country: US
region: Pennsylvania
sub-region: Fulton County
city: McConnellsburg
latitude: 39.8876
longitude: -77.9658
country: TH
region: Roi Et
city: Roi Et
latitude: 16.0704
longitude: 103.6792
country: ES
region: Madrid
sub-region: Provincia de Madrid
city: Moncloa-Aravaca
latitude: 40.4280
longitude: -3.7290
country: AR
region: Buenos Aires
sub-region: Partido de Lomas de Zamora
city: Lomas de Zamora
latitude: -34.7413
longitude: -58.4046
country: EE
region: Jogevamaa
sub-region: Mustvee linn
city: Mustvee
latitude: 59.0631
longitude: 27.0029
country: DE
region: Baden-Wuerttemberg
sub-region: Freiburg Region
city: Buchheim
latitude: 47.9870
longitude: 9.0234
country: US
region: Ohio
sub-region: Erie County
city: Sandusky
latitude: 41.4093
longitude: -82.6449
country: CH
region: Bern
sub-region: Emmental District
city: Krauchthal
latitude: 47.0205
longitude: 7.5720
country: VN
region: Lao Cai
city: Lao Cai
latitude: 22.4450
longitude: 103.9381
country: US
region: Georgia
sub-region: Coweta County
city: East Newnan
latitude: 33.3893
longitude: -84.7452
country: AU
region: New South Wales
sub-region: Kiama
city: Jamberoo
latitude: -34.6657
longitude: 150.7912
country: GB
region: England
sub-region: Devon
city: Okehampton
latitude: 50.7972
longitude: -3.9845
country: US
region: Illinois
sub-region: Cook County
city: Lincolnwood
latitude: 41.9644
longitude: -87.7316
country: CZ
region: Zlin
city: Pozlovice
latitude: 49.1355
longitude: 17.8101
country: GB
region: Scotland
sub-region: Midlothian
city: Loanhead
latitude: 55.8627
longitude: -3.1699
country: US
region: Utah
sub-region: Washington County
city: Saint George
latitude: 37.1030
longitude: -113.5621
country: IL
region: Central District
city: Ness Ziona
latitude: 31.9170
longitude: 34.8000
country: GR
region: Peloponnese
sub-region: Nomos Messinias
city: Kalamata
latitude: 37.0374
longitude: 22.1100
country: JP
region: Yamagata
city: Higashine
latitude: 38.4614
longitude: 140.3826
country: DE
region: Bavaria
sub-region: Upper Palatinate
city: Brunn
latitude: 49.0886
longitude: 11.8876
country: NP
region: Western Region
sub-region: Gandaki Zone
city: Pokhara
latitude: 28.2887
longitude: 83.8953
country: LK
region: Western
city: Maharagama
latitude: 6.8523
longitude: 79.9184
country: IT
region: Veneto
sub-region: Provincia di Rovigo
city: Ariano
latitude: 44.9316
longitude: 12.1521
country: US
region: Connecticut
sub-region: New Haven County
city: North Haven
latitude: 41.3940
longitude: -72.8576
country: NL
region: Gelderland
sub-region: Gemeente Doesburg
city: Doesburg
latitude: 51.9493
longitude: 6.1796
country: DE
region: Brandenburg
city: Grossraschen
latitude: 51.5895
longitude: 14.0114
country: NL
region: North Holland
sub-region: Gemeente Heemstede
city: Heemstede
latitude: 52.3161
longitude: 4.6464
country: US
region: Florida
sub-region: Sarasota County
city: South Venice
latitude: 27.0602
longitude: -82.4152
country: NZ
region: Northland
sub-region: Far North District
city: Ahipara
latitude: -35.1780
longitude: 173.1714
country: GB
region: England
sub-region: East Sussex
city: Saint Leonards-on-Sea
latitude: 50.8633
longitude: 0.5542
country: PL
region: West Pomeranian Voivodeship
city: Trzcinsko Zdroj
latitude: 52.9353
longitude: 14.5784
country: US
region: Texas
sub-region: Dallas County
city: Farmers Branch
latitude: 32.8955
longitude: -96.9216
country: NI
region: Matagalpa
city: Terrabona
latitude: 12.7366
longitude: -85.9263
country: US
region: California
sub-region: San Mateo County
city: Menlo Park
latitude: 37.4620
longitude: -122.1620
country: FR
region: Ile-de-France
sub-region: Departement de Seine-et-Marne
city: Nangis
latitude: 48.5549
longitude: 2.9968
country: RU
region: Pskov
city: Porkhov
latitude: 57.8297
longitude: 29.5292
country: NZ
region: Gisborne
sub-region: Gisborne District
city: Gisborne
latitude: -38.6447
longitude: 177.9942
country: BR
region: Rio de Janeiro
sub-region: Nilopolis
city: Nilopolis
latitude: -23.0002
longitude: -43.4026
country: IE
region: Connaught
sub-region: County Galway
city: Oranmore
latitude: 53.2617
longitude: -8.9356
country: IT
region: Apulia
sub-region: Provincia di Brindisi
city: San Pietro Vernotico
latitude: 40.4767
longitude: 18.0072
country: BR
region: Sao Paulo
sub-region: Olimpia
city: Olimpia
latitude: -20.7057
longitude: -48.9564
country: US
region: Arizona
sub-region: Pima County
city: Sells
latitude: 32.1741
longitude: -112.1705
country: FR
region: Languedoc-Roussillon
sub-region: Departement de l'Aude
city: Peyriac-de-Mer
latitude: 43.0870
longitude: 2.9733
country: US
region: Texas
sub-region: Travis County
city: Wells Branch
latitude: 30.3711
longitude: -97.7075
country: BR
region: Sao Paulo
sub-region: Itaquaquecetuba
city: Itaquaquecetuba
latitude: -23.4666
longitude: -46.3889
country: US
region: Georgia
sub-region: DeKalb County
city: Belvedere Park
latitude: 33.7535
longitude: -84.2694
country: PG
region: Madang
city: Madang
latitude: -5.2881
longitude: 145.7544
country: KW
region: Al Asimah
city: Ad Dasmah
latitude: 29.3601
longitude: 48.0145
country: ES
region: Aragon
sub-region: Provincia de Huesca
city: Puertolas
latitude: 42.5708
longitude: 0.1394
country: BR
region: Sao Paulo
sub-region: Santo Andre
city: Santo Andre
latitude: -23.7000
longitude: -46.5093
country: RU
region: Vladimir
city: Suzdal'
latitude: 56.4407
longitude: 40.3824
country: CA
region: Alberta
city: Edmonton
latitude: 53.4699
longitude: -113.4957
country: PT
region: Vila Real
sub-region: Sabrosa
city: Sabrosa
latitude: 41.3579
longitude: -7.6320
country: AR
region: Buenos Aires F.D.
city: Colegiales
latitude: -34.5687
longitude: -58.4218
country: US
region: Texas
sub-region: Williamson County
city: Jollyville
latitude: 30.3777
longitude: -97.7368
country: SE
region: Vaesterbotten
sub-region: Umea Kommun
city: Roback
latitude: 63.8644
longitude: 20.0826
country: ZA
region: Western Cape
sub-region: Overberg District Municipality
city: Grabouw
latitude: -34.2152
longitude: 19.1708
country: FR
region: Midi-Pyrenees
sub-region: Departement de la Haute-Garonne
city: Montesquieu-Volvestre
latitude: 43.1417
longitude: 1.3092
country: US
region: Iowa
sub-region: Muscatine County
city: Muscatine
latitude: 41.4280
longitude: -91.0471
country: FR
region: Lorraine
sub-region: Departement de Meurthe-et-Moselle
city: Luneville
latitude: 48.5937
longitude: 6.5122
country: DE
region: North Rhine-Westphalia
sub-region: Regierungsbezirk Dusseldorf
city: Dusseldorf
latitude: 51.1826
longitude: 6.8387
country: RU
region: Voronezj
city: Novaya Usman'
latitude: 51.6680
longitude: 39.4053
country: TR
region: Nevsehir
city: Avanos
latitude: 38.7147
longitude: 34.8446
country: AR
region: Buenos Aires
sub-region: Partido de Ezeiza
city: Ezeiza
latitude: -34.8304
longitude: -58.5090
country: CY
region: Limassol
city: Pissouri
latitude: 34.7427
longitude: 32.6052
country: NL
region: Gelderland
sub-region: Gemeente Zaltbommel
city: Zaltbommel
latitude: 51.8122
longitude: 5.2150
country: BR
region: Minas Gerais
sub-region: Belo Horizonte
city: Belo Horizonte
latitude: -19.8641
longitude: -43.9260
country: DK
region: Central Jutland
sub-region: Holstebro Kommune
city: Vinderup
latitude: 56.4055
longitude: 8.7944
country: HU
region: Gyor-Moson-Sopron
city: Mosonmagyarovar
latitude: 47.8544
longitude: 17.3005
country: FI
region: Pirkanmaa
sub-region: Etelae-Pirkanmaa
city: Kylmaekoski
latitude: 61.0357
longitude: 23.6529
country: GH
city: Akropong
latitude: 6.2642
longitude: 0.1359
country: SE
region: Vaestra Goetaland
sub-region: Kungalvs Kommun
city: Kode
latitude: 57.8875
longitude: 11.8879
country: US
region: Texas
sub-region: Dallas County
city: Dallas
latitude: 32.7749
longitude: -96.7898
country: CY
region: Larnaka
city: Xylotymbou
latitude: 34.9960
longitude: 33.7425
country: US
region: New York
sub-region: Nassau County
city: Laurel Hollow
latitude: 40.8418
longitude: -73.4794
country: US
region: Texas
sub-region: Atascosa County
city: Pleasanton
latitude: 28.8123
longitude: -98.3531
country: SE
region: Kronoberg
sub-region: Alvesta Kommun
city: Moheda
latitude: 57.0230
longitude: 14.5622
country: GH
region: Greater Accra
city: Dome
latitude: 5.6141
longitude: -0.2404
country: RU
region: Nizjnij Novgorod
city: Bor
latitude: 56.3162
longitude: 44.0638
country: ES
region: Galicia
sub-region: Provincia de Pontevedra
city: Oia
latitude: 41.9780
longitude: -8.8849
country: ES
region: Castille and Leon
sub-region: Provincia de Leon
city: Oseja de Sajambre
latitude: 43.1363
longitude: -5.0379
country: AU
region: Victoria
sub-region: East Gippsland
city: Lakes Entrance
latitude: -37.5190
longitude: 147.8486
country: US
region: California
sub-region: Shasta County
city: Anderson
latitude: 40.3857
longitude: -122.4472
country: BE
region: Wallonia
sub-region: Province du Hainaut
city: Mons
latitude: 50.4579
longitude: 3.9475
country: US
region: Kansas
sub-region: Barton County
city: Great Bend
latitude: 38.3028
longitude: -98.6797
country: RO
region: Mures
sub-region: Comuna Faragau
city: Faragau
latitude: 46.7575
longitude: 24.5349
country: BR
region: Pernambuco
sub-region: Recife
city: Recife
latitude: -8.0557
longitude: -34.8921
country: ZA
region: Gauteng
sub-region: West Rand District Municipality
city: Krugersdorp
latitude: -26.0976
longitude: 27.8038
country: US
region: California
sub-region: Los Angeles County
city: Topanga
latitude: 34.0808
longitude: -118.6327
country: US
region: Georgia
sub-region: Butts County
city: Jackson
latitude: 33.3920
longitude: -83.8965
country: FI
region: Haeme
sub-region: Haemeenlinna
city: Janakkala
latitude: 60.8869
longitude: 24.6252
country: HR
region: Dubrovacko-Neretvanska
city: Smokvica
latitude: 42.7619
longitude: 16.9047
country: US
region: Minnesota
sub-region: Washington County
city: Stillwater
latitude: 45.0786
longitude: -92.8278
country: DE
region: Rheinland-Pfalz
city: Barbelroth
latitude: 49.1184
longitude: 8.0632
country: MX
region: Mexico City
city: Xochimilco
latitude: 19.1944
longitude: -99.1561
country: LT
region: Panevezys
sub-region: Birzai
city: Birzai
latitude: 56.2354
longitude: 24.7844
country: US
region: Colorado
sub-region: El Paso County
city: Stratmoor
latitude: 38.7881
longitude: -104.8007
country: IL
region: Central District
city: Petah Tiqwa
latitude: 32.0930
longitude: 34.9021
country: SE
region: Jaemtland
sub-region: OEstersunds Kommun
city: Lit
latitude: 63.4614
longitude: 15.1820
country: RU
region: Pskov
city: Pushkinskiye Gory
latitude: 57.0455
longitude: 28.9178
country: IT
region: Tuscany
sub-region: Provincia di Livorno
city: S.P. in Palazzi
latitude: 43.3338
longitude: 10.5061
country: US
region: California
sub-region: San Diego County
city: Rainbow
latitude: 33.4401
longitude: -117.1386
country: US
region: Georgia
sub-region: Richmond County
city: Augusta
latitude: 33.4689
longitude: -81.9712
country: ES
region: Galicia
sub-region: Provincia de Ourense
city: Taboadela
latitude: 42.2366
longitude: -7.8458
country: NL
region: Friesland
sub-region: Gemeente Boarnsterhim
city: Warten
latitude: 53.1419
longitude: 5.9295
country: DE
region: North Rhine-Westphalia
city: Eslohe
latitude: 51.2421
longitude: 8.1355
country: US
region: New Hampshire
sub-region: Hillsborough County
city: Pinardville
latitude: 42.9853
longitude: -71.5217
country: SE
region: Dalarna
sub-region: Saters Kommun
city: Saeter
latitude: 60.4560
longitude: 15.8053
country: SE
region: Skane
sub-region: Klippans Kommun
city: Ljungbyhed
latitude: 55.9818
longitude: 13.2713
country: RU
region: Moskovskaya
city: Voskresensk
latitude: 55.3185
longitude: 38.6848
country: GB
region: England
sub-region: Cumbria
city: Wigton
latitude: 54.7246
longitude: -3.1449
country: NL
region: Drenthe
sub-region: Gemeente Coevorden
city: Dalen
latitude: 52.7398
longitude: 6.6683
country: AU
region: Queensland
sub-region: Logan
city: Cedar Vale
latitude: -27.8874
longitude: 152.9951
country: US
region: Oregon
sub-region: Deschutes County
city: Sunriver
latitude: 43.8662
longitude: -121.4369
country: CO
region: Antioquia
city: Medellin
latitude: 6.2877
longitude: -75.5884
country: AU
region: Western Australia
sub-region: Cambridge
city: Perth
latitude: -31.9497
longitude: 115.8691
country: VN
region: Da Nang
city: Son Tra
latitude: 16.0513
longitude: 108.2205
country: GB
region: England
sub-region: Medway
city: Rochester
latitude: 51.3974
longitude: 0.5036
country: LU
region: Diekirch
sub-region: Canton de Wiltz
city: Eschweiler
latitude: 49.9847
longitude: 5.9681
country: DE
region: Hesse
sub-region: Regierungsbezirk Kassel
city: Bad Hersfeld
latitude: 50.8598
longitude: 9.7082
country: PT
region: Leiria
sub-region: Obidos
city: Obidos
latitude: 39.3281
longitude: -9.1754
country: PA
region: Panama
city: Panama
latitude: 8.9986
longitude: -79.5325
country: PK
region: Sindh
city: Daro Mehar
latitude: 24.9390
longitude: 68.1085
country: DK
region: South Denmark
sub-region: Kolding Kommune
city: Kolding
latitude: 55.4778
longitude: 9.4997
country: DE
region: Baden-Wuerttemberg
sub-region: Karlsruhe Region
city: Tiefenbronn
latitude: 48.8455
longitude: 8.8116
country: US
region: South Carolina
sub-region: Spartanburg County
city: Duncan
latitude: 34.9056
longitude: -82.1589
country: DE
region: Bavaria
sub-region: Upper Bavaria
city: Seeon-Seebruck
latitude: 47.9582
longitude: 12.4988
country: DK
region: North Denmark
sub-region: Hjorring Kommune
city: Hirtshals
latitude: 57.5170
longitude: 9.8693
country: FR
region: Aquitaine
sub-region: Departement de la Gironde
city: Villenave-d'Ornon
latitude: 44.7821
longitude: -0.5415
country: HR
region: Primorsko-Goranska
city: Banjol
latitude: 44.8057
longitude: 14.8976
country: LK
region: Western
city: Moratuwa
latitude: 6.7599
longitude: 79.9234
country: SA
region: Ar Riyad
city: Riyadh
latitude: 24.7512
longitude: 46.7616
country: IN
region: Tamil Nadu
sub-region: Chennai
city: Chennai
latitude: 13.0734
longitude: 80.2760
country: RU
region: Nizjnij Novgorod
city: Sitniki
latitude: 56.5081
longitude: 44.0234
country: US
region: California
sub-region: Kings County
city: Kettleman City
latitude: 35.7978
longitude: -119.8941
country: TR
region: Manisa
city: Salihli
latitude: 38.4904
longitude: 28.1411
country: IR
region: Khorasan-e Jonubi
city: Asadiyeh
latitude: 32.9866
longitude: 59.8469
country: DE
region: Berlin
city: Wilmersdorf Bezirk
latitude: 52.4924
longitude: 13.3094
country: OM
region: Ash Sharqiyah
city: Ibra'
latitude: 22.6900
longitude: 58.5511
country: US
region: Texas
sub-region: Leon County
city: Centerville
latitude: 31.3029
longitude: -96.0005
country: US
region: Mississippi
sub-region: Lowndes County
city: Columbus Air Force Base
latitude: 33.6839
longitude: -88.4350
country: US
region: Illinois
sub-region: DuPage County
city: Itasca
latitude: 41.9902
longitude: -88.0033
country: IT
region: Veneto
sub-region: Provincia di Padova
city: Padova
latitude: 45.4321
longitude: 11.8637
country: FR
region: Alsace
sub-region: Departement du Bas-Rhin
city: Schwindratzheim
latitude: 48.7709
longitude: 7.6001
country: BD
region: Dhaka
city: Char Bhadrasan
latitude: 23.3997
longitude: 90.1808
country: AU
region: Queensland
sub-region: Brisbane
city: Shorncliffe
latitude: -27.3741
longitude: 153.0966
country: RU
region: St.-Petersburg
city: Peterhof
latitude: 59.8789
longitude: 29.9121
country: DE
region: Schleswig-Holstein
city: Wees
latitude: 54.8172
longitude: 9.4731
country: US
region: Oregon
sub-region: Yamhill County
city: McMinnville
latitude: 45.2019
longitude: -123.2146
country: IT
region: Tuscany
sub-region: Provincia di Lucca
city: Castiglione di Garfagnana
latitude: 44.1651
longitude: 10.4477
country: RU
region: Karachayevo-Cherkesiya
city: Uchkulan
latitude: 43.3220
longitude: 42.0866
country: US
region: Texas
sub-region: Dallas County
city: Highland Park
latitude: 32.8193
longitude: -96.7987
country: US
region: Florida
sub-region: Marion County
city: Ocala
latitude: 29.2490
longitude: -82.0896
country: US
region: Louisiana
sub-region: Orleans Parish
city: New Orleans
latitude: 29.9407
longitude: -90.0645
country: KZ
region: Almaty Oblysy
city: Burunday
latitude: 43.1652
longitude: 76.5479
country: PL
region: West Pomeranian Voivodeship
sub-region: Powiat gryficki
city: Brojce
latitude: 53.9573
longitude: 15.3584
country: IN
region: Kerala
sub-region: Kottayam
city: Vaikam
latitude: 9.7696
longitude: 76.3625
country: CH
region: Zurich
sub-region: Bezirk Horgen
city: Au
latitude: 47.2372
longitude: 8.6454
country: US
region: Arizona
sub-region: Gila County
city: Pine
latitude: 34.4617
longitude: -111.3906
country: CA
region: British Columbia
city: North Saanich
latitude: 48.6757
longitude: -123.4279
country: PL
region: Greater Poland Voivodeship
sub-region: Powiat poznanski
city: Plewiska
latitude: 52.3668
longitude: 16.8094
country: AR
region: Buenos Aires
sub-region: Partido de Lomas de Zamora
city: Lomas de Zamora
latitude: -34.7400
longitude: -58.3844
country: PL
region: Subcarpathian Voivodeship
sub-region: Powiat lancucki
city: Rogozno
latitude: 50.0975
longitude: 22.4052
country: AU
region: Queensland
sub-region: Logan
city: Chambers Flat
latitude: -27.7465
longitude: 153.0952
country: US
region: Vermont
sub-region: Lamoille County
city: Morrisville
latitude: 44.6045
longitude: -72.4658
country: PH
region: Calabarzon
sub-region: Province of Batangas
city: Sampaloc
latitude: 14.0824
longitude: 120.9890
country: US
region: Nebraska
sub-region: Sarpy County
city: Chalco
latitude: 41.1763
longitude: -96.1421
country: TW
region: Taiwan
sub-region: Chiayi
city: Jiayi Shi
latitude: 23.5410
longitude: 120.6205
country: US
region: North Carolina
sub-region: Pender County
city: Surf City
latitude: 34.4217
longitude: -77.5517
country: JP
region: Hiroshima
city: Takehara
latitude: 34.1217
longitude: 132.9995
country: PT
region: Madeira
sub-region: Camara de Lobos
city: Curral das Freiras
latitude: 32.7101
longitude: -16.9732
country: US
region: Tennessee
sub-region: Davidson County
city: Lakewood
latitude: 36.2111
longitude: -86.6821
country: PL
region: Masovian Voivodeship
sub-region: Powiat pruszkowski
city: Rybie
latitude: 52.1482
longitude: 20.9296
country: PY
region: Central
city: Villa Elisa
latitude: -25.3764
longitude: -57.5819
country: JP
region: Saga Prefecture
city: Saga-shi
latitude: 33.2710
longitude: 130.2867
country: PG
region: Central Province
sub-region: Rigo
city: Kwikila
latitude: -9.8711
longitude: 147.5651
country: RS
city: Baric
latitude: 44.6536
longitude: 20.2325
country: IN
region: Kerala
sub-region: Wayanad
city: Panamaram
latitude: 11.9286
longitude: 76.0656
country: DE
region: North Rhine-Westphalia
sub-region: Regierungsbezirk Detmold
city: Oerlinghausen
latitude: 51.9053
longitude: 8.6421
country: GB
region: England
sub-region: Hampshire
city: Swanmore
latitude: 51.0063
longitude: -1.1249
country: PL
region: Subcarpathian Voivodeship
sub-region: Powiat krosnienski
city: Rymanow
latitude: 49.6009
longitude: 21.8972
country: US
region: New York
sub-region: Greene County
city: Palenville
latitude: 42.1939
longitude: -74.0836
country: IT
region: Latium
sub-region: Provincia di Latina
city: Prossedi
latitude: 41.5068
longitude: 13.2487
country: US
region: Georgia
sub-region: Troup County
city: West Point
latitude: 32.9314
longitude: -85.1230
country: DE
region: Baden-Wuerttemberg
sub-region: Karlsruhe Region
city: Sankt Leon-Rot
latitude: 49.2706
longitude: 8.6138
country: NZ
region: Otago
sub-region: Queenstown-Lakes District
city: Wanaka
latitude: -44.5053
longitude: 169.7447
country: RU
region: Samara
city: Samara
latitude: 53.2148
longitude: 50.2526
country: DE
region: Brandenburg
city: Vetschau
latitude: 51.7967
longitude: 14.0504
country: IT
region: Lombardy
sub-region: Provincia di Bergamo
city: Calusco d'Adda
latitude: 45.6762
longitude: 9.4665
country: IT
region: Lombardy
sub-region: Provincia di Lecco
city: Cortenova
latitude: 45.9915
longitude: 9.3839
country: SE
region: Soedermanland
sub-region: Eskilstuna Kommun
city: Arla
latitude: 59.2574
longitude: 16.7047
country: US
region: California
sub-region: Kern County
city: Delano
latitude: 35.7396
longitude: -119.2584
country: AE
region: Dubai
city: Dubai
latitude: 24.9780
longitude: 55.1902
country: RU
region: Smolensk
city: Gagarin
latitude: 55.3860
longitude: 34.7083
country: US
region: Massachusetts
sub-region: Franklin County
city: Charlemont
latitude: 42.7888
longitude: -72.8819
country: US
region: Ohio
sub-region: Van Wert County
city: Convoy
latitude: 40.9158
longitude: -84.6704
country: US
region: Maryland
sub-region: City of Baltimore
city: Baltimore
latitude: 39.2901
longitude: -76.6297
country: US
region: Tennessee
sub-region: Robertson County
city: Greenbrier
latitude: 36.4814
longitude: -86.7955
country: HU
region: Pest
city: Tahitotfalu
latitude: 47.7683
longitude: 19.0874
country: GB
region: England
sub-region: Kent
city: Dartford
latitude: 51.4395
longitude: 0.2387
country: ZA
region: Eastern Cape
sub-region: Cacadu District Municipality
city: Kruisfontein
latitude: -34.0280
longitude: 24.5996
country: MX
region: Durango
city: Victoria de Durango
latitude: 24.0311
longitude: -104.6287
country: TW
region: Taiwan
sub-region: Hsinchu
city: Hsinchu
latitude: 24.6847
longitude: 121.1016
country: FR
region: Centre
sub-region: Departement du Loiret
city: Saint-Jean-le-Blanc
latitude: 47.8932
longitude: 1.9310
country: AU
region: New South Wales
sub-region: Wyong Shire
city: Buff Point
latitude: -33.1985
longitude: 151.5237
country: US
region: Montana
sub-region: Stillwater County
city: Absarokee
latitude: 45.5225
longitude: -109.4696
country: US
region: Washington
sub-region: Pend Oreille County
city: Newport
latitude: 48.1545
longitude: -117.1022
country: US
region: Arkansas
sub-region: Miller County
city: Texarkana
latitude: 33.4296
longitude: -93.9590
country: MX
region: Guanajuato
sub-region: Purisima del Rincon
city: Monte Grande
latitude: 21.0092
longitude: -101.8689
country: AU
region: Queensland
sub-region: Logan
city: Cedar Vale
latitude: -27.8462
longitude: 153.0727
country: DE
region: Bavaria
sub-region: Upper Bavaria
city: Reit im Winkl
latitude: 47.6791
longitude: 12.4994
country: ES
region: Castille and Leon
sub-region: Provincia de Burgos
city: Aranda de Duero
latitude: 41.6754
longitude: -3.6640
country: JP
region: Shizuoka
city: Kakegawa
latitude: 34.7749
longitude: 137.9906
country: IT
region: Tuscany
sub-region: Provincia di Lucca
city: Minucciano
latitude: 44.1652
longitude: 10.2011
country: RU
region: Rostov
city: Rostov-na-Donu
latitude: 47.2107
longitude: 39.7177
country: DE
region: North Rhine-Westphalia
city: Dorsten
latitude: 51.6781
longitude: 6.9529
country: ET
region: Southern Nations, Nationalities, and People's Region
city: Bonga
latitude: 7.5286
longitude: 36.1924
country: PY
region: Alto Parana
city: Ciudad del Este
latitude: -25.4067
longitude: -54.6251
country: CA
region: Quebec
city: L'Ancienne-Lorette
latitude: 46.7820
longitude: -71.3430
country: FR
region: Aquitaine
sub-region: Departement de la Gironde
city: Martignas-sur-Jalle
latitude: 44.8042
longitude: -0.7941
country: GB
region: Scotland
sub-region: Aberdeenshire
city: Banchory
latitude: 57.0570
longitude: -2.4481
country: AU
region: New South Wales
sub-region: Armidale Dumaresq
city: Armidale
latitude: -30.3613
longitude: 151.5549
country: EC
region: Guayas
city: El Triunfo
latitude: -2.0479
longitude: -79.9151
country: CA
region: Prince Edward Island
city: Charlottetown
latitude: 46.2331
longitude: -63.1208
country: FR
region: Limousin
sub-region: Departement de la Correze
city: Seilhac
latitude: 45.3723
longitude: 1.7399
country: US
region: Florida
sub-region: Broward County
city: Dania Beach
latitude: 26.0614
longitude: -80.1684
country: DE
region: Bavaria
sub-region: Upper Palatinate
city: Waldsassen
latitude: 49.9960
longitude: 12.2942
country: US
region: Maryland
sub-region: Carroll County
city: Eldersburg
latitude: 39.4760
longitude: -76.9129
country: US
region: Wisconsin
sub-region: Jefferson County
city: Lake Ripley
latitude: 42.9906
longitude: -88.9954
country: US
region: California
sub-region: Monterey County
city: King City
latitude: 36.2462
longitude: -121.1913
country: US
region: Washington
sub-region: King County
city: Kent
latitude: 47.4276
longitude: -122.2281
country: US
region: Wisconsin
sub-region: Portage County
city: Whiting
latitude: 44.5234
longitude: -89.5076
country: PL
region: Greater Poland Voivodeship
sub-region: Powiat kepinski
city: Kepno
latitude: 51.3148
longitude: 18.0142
————
• **EXERCISE**: Reproduce the lines of the entries verbatim, beginning at the line that contains "sub-region: Itaquaquecetuba" and ending with the line that contains "region: Al Asimah", both included.

• **TASK ANSWER**:
sub-region: Itaquaquecetuba
city: Itaquaquecetuba
latitude: -23.4666
longitude: -46.3889
country: US
region: Georgia
sub-region: DeKalb County
city: Belvedere Park
latitude: 33.7535
longitude: -84.2694
country: PG
region: Madang
city: Madang
latitude: -5.2881
longitude: 145.7544
country: KW
region: Al Asimah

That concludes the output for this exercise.